As China moves up the economic pecking order, it has been trying to promote its currency, the renminbi (RMB), as an alternative to the U.S. dollar. The Chinese government has ambitious plans for establishing offshore centers where companies can raise RMB funds, internationalizing its currency, and possibly enabling the RMB to supplant the dollar as the global reserve currency. The U.S. dollar isn't the only global reserve currency -- countries also keep some of their foreign exchange reserves in euros and yen -- but it has been the dominant one since the 1944 Bretton Woods conference.
During Tuesday night's presidential debate, Republican nominee Mitt Romney repeated his promise to label China a "currency manipulator" on his first day in office. The heated rhetoric on China in the debate, and throughout the campaign, over which candidate would be tougher on China's currency manipulation and other unfair trade practices reflects Americans' anxieties about the relative standing of the U.S. and Chinese economies, and it suggests that a shift to the RMB would resonate deeply in U.S. domestic politics. However, despite the bluster, the dollar will remain dominant.

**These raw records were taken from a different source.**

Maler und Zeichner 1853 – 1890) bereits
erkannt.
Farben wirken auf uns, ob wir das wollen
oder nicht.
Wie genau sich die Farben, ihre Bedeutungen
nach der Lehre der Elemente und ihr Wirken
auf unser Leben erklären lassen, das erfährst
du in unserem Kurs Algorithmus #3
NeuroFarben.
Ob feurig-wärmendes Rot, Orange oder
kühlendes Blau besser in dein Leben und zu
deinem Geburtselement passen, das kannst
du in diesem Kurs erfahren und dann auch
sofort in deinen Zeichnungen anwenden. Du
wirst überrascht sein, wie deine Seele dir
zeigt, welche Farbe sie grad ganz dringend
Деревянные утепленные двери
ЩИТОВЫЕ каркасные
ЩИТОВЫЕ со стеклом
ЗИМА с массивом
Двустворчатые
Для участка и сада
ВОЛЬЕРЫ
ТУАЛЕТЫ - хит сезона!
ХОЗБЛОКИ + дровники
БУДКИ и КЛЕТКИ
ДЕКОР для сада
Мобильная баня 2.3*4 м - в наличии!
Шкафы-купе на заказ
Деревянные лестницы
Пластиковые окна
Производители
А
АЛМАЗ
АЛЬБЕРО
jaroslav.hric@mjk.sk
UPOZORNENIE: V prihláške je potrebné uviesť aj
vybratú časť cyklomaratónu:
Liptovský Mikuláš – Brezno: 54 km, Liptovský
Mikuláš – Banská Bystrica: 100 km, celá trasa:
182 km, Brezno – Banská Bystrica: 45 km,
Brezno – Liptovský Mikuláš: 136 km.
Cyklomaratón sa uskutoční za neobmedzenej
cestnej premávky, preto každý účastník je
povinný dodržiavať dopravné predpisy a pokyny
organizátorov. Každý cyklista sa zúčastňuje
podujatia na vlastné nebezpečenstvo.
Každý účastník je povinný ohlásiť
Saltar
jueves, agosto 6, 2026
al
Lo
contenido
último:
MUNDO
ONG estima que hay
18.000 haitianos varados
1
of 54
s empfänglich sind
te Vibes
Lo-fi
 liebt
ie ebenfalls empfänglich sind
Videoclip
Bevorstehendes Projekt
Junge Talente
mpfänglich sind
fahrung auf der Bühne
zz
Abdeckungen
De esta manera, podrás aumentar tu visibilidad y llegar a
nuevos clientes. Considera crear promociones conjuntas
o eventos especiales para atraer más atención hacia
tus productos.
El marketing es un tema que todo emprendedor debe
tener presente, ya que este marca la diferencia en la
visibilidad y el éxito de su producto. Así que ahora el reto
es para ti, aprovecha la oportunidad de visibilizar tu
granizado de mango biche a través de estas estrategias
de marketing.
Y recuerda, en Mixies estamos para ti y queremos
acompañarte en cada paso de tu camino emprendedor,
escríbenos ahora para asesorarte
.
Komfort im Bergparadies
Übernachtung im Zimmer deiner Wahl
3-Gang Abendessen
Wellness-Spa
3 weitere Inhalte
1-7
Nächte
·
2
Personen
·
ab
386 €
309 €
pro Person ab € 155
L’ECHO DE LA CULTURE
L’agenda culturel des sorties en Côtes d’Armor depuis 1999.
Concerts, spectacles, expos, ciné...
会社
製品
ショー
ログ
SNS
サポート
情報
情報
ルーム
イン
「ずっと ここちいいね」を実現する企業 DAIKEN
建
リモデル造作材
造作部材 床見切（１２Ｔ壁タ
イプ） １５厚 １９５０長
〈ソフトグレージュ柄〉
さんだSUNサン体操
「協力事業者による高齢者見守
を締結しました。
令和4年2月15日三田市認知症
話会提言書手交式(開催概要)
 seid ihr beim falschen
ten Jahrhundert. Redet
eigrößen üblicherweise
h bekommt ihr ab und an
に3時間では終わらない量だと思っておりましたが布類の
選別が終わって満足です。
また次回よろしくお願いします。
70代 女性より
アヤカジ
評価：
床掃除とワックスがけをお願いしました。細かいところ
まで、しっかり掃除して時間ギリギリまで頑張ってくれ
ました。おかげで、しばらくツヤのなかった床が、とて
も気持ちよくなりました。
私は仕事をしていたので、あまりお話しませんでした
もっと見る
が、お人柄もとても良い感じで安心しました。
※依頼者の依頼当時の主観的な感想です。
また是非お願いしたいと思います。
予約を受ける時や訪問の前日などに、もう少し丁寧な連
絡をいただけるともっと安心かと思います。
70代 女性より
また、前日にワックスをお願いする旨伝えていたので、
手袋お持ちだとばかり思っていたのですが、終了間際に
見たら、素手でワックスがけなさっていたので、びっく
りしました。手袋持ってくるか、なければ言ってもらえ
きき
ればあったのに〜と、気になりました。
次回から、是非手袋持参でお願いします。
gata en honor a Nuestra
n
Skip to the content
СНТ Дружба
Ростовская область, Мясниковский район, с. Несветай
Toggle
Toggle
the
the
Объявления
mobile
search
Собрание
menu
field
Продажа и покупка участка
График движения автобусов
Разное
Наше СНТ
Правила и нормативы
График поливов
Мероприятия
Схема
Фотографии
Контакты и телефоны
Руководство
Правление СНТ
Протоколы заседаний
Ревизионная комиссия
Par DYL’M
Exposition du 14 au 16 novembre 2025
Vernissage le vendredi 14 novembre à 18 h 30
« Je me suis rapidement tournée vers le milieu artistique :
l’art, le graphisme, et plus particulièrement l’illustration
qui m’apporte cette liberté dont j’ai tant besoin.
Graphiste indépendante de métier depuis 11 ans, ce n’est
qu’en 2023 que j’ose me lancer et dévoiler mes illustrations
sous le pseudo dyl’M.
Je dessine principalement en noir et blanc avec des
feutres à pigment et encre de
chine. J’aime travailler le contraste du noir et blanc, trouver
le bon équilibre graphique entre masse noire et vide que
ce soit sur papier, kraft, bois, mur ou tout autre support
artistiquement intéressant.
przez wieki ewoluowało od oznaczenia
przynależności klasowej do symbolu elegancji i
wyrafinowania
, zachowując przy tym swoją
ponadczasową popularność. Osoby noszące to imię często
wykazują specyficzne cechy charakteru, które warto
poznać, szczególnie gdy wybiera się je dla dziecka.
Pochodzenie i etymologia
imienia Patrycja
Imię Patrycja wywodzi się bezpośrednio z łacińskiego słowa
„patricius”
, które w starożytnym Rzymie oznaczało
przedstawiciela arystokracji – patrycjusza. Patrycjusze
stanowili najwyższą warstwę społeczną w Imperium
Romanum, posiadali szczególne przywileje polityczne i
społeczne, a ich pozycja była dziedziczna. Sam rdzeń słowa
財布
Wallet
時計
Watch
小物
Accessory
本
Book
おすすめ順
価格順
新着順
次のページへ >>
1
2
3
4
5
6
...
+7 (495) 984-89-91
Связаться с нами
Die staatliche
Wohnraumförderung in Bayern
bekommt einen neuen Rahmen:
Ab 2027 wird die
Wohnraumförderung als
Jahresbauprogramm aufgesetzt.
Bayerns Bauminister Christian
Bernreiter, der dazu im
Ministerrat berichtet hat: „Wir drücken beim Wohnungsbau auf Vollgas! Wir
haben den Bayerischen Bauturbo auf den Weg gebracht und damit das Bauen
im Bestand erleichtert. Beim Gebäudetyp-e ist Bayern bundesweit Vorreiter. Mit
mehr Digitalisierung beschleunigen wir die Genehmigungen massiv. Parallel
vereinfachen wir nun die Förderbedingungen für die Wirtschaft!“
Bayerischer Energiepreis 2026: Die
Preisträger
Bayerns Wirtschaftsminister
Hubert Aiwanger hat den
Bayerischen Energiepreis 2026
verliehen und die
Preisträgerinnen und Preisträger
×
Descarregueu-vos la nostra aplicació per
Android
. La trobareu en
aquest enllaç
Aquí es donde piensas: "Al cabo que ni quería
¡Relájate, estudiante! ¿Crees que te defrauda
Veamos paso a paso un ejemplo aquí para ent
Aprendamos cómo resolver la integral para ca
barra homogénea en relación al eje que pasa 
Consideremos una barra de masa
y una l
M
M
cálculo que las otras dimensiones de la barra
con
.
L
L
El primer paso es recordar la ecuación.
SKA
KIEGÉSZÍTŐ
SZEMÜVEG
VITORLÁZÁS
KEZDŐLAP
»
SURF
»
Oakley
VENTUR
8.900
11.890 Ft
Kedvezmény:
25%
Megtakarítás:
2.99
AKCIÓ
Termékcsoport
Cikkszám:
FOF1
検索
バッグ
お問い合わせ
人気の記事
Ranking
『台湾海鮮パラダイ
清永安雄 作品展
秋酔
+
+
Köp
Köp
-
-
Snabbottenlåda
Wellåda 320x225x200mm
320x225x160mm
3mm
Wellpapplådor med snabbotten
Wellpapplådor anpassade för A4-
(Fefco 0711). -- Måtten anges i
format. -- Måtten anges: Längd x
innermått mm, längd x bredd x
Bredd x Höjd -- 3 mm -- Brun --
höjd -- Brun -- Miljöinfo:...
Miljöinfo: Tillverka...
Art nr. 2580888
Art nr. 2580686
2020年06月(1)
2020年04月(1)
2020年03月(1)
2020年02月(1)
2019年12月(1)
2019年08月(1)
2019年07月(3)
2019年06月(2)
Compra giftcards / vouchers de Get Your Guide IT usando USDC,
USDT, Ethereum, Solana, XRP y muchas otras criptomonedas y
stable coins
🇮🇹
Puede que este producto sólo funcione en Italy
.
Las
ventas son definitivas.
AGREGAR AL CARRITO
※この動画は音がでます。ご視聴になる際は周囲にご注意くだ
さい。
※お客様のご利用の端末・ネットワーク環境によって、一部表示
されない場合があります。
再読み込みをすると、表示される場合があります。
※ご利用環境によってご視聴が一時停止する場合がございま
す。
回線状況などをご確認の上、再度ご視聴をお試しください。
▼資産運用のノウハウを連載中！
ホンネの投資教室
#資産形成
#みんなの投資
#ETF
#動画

Americans benefit from the dollar's hegemony: Because the world needs dollars, the U.S. government and American consumers can borrow at a lower cost. By conducting transactions in their own currency, U.S. companies reduce the hassle and the risk of sudden shifts in exchange rates. Americans also hold their heads a bit higher knowing that even with a struggling economy, governments all over the world still view the United States as the most reliable country for protecting their foreign exchange reserves. As the title of economist Barry Eichengreen's 2011 book puts it, it is an "exorbitant privilege" that Americans have come to take for granted. If the RMB supplants the U.S. dollar as the global reserve currency, the world financial system will hum to the tunes of China, and U.S. fiscal and economic policies will become more constrained by international pressures, including the threat of a sharp currency depreciation.
There are three degrees of RMB internationalization. First, China and its major trading partners transact in RMB; this has been happening since 2009. The next step is widespread third-party usage of the RMB in financial and trade transactions. In other words, only when parties undertaking transactions unrelated to China regularly use the RMB will it truly be an international currency. For the RMB to take the final step and become a global reserve currency, central banks around the world would have to maintain sizable holdings of RMB to insure against their own financial risks. In other words, the RMB would become a so-called safe-haven currency the way that the dollar and the yen are today.
China's limited financial system and its lackluster global reputation -- not U.S. fears of China's rise -- are preventing the RMB from becoming a global reserve currency. The demand is there. Because U.S.-dollar financial markets seized up during the 2008-2009 global financial crisis, businesses in Asia and other emerging economies desire an alternative trade settlement and reserve currency. The U.S. Federal Reserve stimulated recovery in the United States through "quantitative easing" -- increasing the money supply by buying mortgage-backed securities and Treasury bonds, which lowered the value of these holdings to foreigners like the Chinese, weakened the U.S. dollar, and stimulated capital outflows to emerging economies that increased inflation. China and other holders of U.S. debt viewed the Fed's actions as a sign that it would always put its domestic-policy objectives ahead of global monetary and financial stability.
Since China began allowing its companies to settle payments for imports and exports in RMB outside mainland China in 2009, the RMB's international use has grown tremendously. As of this June, all mainland firms can invoice and settle their foreign-trade transactions in RMB. Foreign direct investment by Chinese firms abroad and by foreign firms in China can now be denominated in RMB. And brokerage firms in Hong Kong are now permitted to sell global investors RMB-denominated exchange-traded funds, which directly invest in mainland bond and stock markets. Bilateral currency-swap arrangements with countries including Japan, Russia, India, Brazil, and Chile, which provide those countries' central banks access to RMB outside China, encourage companies to use RMB when they do business with China. As of this year, China has made 18 bilateral swap agreements for a total of more than $250 billion.